In quasi tutti gli apocrifi si avverte la presenza dello gnosticismo, cioè di quel complesso di dottrine e movimenti spirituali, sviluppatosi in età ellenistico-romana e poi a fianco del Cristianesimo antico, fondato sulla gnosi (conoscenza): da questa dipende la salvezza spirituale, il cui conseguimento costituisce la beatitudine promessa agli adepti; ma la gnosi è conoscenza rivelata, non si acquisisce come effetto della sola razionalità, ed è riservata ai privilegiati dal rivelatore celeste. In essa vi è un insanabile contrasto fra la realtà umana, immanente e contingente, e quella divina, trascendente. Questo sostanziale dualismo, pur con elementi di progressivo avvicinamento, riaffiora ininterrottamente in quasi tutte le correnti di pensiero che arrivano fino a noi (ad esempio, il New Age).
Proprio l’esigenza di preservare la dottrina cristiana da infiltrazioni eretiche era stata all’origine della redazione di un canone dei libri ispirati. Un contributo importante a questo fu dato dalla comunità cristiana copta, in Egitto. A causa della presenza di vaste comunità gnostiche e ariane che rischiavano di minare la retta dottrina del Cristianesimo, Atanasio, vescovo di Alessandria (328-373), proveniente dal Didaskaleion, la scuola catechistica alessandrina, redasse una lista del canone ammettendo la Lettera agli Ebrei di Paolo e l’Apocalisse di S. Giovanni. Soltanto utili vennero considerati la Didaché e il Pastore di Erma, che per un certo tempo era stato inserito nel canone ma fu poi relegato fra gli apocrifi.
Vale la pena di soffermarsi sopra alcuni aspetti degli apocrifi per chiarirne ulteriormente natura, contenuti e questioni inerenti la loro comprensione.
Vasta parte degli apocrifi che riferiscono vita e insegnamenti di Gesù e degli apostoli si presentano come Atti degli apostoli; in realtà una serie di racconti è stata accolta nel canone della Chiesa con questo nome e attribuita all’evangelista Luca. Gli Atti sono, in pratica, la seconda parte del “dittico di Luca”, dopo il suo Vangelo. Sono accreditati e perciò costituiscono una fonte di primaria importanza per la predicazione della dottrina cristiana.
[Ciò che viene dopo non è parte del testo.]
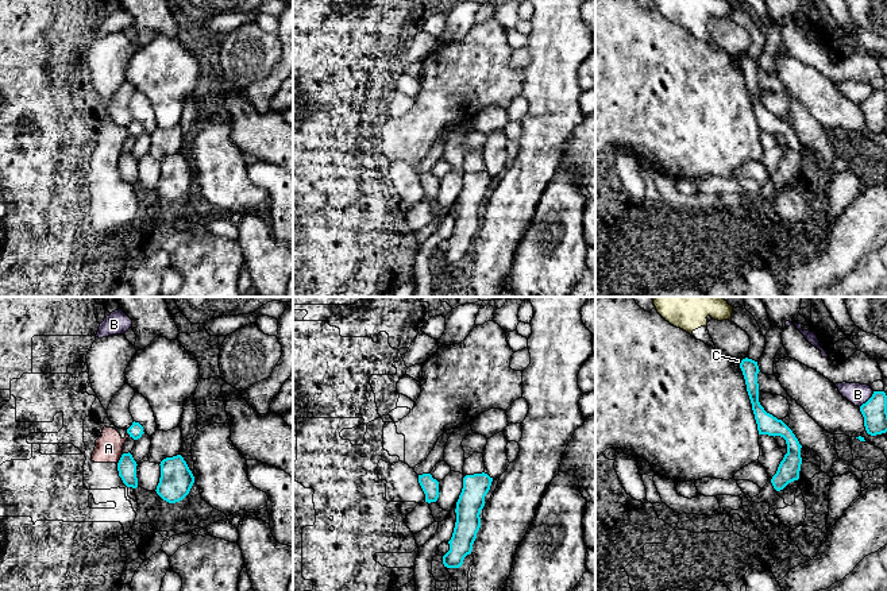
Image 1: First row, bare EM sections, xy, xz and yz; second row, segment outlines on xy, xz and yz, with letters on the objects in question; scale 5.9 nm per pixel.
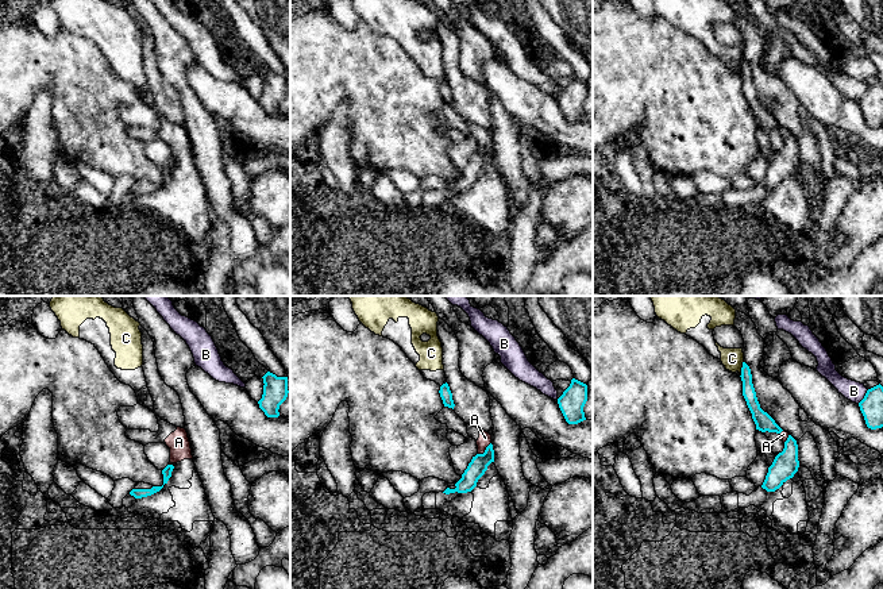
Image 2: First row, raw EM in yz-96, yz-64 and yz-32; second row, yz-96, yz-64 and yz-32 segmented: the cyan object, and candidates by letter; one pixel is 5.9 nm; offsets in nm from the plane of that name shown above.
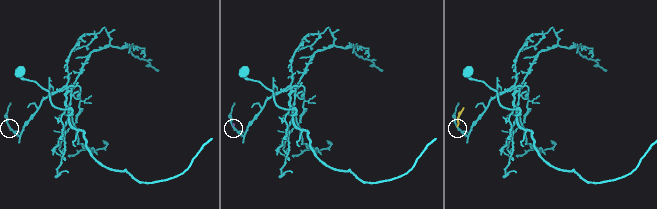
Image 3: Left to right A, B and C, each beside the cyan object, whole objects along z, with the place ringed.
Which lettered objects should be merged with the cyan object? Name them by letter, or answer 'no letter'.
no letter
L’intento degli Atti attribuiti a Luca è di origine storico-apologetica: essi rappresentano una storia teologica delle origini del Cristianesimo, e diversamente da quelli apocrifi, che hanno intento romanzesco e poetico e riproducono piuttosto schemi della letteratura ellenistica, il contenuto e la forma narrativa degli Atti canonici risponde ai criteri di apostolicità e di autenticità che hanno influito sulla scelta operata dalla Chiesa.
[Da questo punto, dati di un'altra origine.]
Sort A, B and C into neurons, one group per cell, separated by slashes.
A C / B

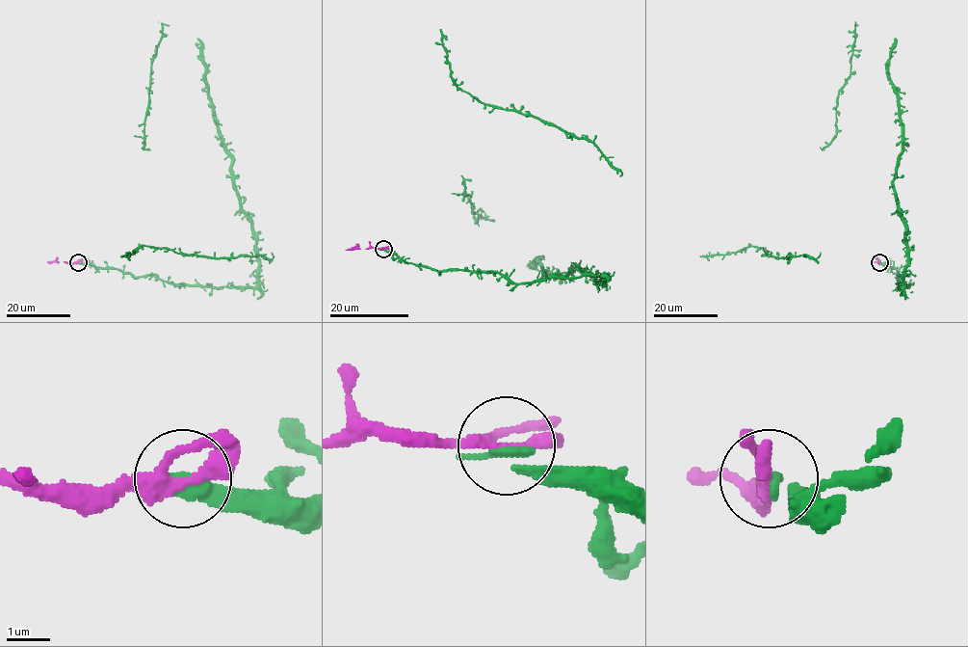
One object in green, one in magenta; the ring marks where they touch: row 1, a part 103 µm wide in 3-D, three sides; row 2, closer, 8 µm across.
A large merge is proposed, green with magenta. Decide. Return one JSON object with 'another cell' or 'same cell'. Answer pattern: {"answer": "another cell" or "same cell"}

L’ortodossia si afferma progressivamente attraverso un’opera di selezione – appunto di canonizzazione – alla luce degli orientamenti che la Chiesa ha elaborato e definito; inoltre l’accertamento del testo precede l’interpretazione dottrinale. La canonicità – e quindi l’autorevolezza teologica – dei libri ispirati è fondata sulla loro accertata attendibilità, diversamente dai testi apocrifi, i quali sono per S. Agostino composizioni di inventori di favole e secondo Leone Magno da attribuire ad ambienti ereticali. Il concilio di Nicea del 787 li definirà opera del diavolo e non scritti apostolici. Alcuni apocrifi, tuttavia, furono “purgati” col fine di renderne possibile l’utilizzo per i contenuti accettabili e edificanti che contenevano (come gli Atti di Tecla e gli Atti di Giovanni).
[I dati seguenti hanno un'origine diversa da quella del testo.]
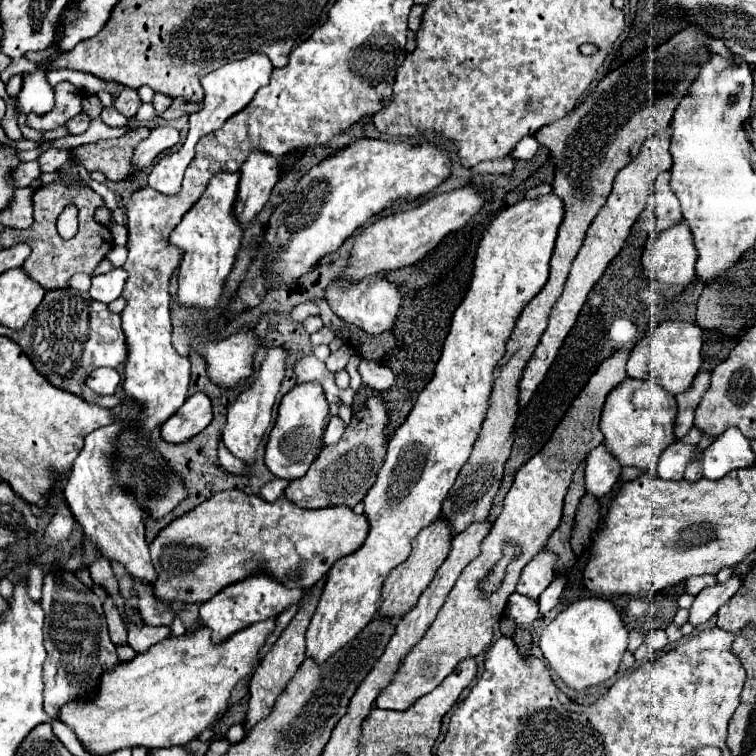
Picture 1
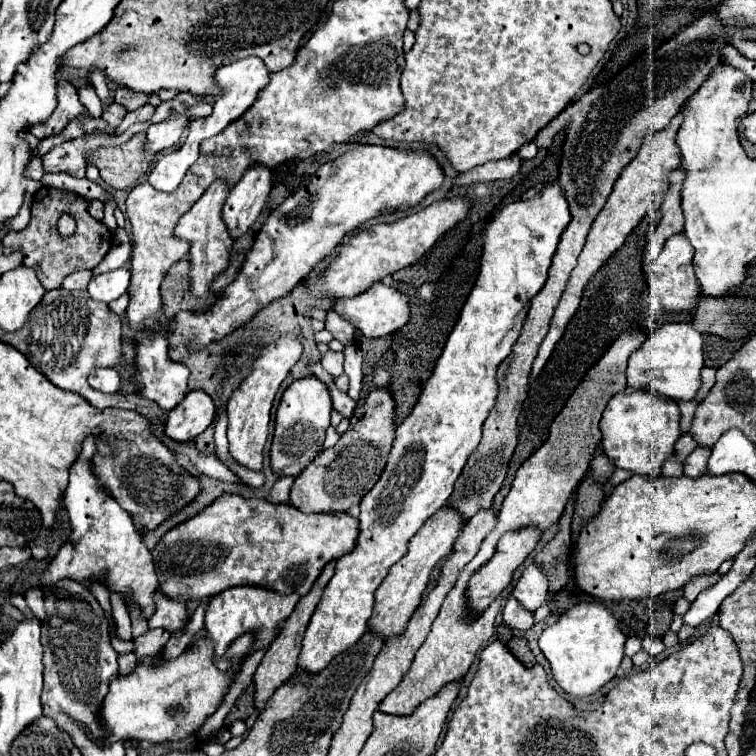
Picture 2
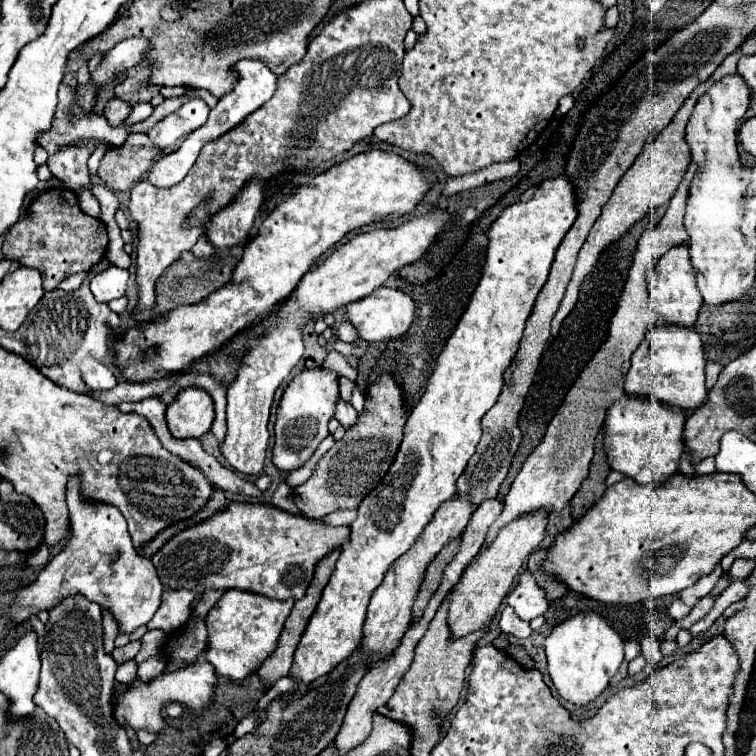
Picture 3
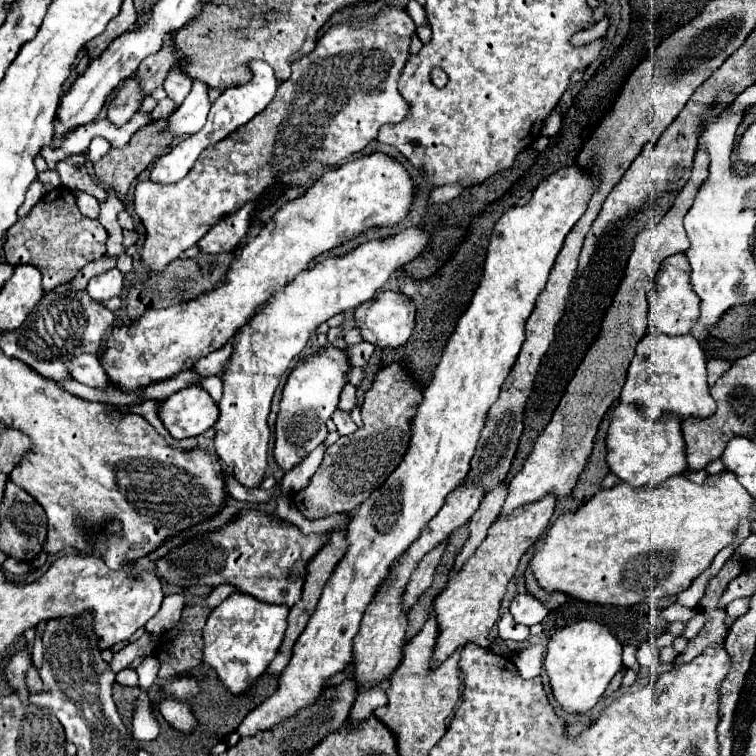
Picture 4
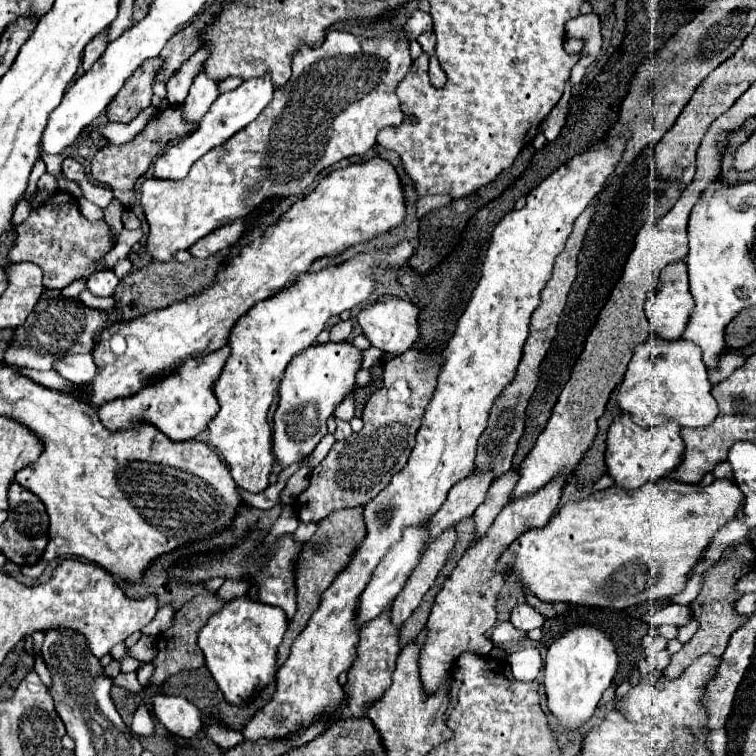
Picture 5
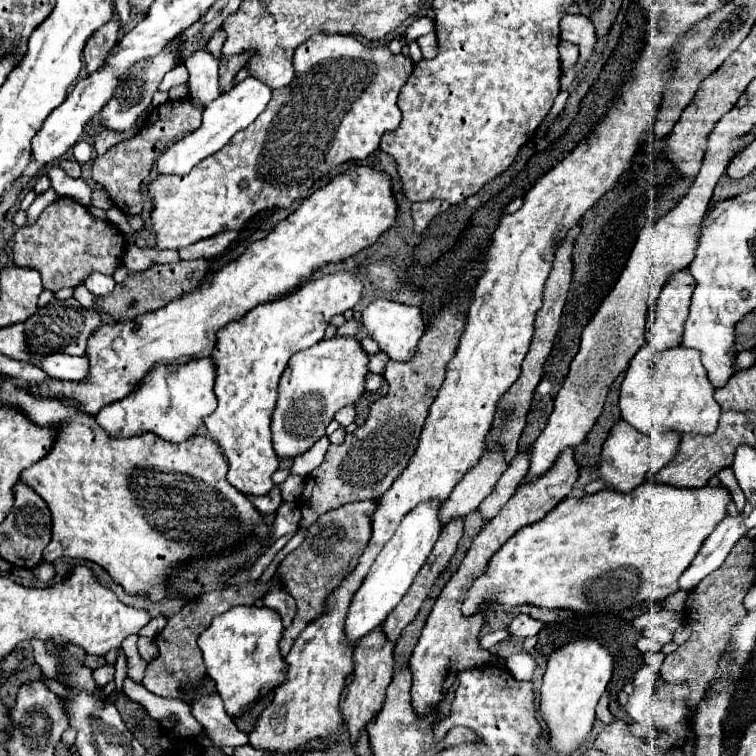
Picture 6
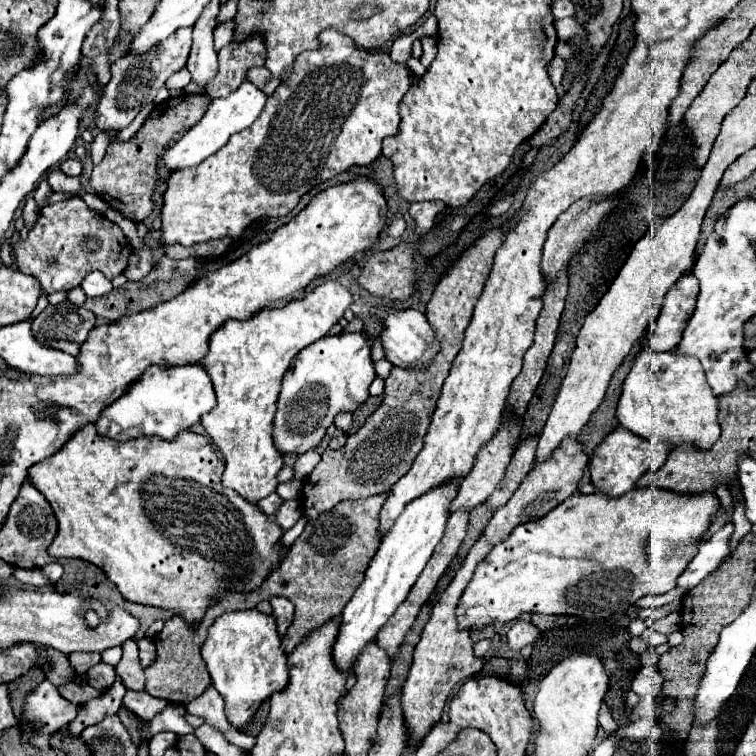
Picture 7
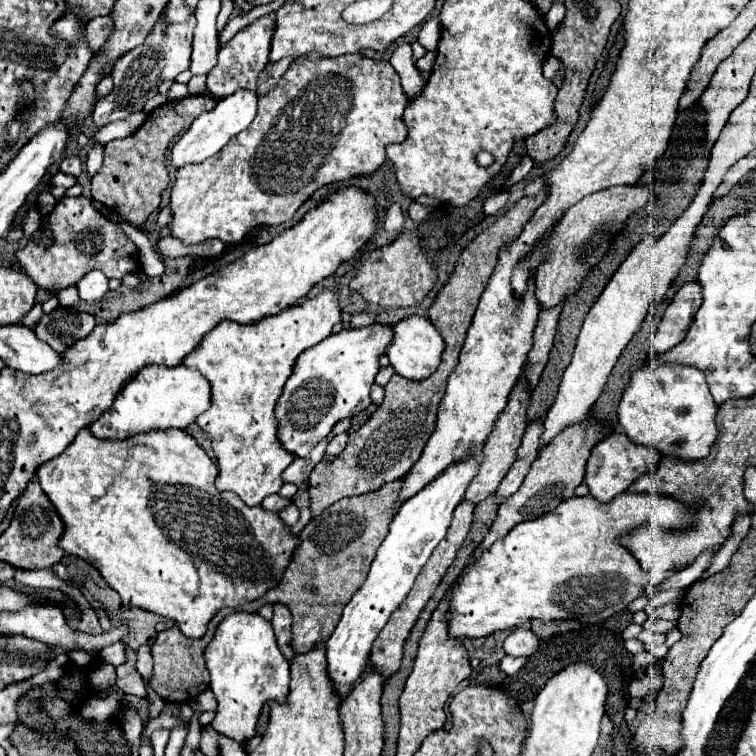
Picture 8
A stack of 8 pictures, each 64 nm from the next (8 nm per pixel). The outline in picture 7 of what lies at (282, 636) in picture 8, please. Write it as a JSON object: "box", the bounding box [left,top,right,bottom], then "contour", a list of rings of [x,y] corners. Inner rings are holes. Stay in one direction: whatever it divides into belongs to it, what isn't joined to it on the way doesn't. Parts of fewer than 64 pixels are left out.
{"box":[270,598,294,638],"contour":[[[270,598],[270,604],[274,608],[272,616],[276,618],[276,628],[278,628],[278,634],[280,638],[286,634],[288,626],[292,624],[292,616],[294,616],[294,606],[288,604],[286,598]]]}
In definitiva, gli apocrifi costituiscono importanti documenti della Chiesa antica, poiché sono espressione della cultura e della sensibilità della prima comunità cristiana del II secolo, ed è solo grazie alla loro conoscenza che si comprende una parte dell’iconografia religiosa del cristianesimo primitivo. Essi ebbero influenza anche sulla liturgia.
BIBLIOGRAFIA
Apocrifi del Nuovo Testamento, a cura di A. Lenzuni, Edizioni Dehoniane Bologna, 2004.
I Vangeli Apocrifi. Gli antichissimi testi non ispirati da Dio ma scaturiti dalla pietà popolare dei primi cristiani, a cura di Luigi Moraldi, Piemme, 1996.
Claudio Moreschini – Enrico Norelli, Storia della letteratura cristiana antica greca e latina, 2 volumi, Morcelliana, 1995-1996.